With regard to the statement of a witness recorded by a Magistrate u/s.164 Cr.P.C., in RAMPRASAD VS. STATE OF MAHARASHTRA [1999 CRI.L.J. 2889 (SC)], the Hon’ble Apex Court observed as under :
Be that as it may, the question is whether the Court could treat it as an item of evidence for any purpose. Section 157 of the Evidence Act permits proof of any former statement made by a witness relating to the same fact before any authority legally competent to investigate the fact but its use is limited to corroboration of the testimony of such a witness. Though a police officer is legally competent to investigate, any statement made to him during such an investigation cannot be used to corroborate the testimony of a witness because of the clear interdict contained in Section 162 of the Code. But a statement made to a Magistrate is not affected by the prohibition contained in the said section. A Magistrate can record the statement of a person as provided in Section 164 of the Code and such a statement would either be elevated to the status of Section 32 if the maker of the statement subsequently dies or it would remain within the realm of what it was originally. A statement recorded by a Magistrate under Section 164 becomes usable to corroborate the witness as provided in Section 157 of the Evidence Act or to contradict him as provided in Section 155 .

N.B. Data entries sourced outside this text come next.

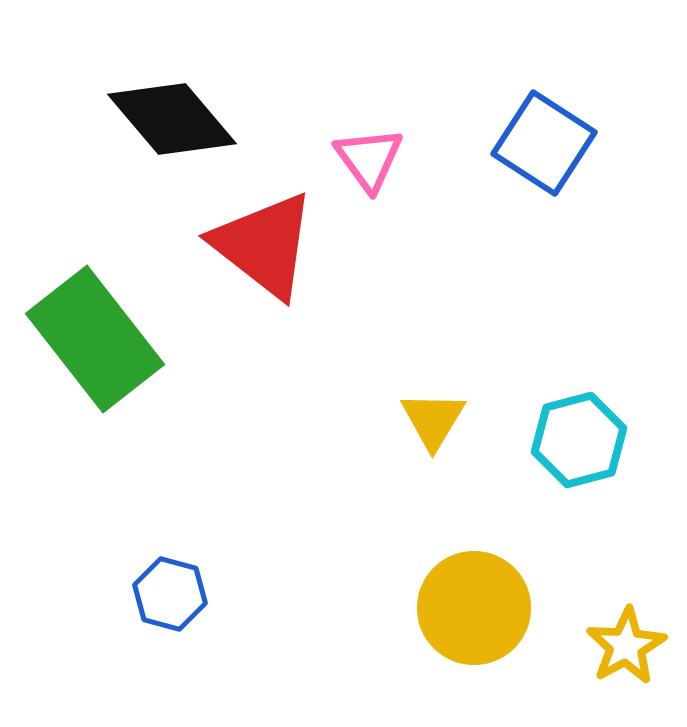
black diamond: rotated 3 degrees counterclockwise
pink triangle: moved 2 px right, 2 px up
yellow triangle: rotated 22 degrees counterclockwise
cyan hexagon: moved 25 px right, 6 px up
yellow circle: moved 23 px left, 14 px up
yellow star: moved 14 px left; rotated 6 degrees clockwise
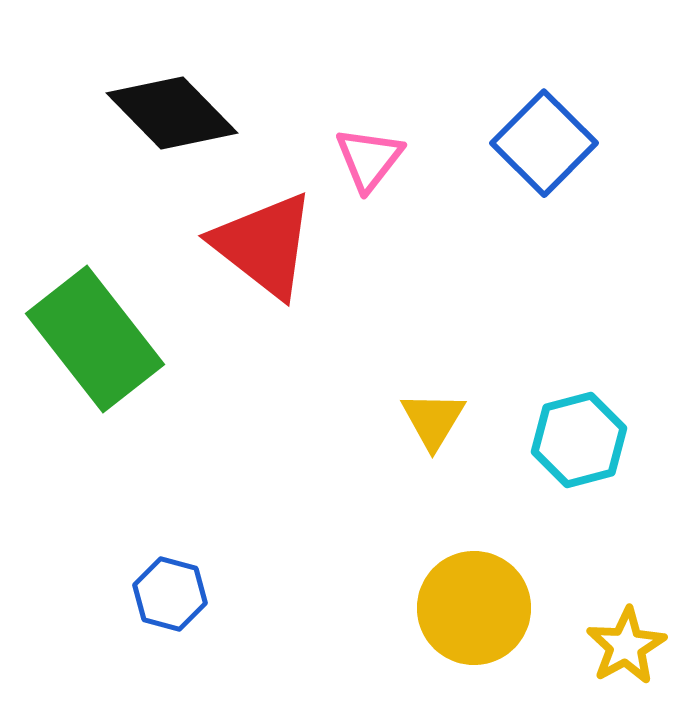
black diamond: moved 6 px up; rotated 4 degrees counterclockwise
blue square: rotated 12 degrees clockwise
pink triangle: rotated 14 degrees clockwise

“No doubt, a man making a statement on oath before a Magistrate under Section 164, Criminal P.C., should speak the truth but if he does not, the least he can do is to tell the truth when subsequently he goes in the witness box. To prosecute a man who has resiled from a false statement, made under Section 164 is to encourage him in the belief that it pays to tell a lie and stick to it. It is far better that a man should escape punishment for having made a false statement under Section 164 than that he should be induced to believe that it is to his interest, however false the statement may have been to adhere to it, and thereby save himself from prosecution. The danger of such a course leading to the conviction of innocent person is too great to be risked.”
JUDGEMENT :
In the result after hearing of all the arguments from both sides the judgement was passed by the respective bench in the present case that is as follows:
Thus, none of the basis chosen by the trial court to convict the accused has the sanction of law. The bench has no hesitation to accept the arguments of Mr.C.S.Dhanasekaran, the learned counsel for the appellant that this case is a classic case of findings recorded not based on any legal evidence and the findings are made without any acceptable evidence.

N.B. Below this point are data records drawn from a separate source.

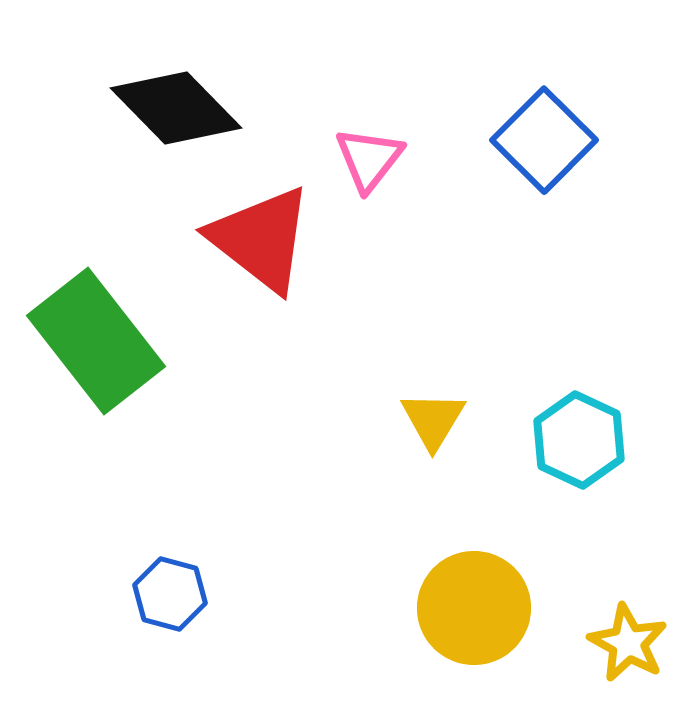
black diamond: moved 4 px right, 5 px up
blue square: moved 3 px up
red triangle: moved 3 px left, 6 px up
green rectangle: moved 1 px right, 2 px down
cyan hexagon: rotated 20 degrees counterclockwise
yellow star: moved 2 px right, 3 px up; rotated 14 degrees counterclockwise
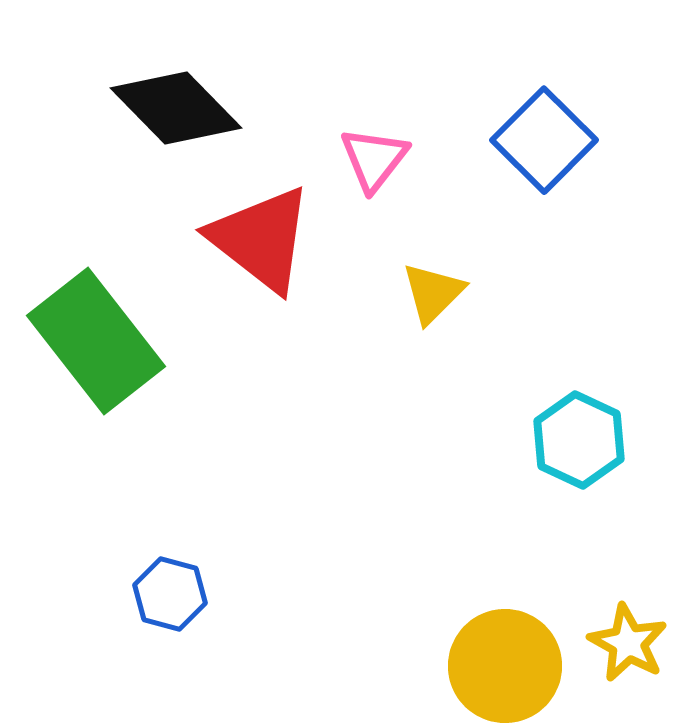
pink triangle: moved 5 px right
yellow triangle: moved 127 px up; rotated 14 degrees clockwise
yellow circle: moved 31 px right, 58 px down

Thus, the prosecution has not established the charges framed against the accused beyond all reasonable doubts. Consequently, the conviction and sentences passed against him must go.
In the result, this Criminal Appeal is allowed. The conviction and sentences imposed upon the appellant by the learned Additional Sessions Judge, Mahalir Neethimandram, Coimbatore in S.C.No.199 of 2010 are set aside. The appellant is acquitted from all the charges. The Superintendent, Central Prison, Coimbatore shall release him forthwith, if his further custody is no longer required in connection with any other case / proceedings. Fine amount, if paid already, shall be refunded.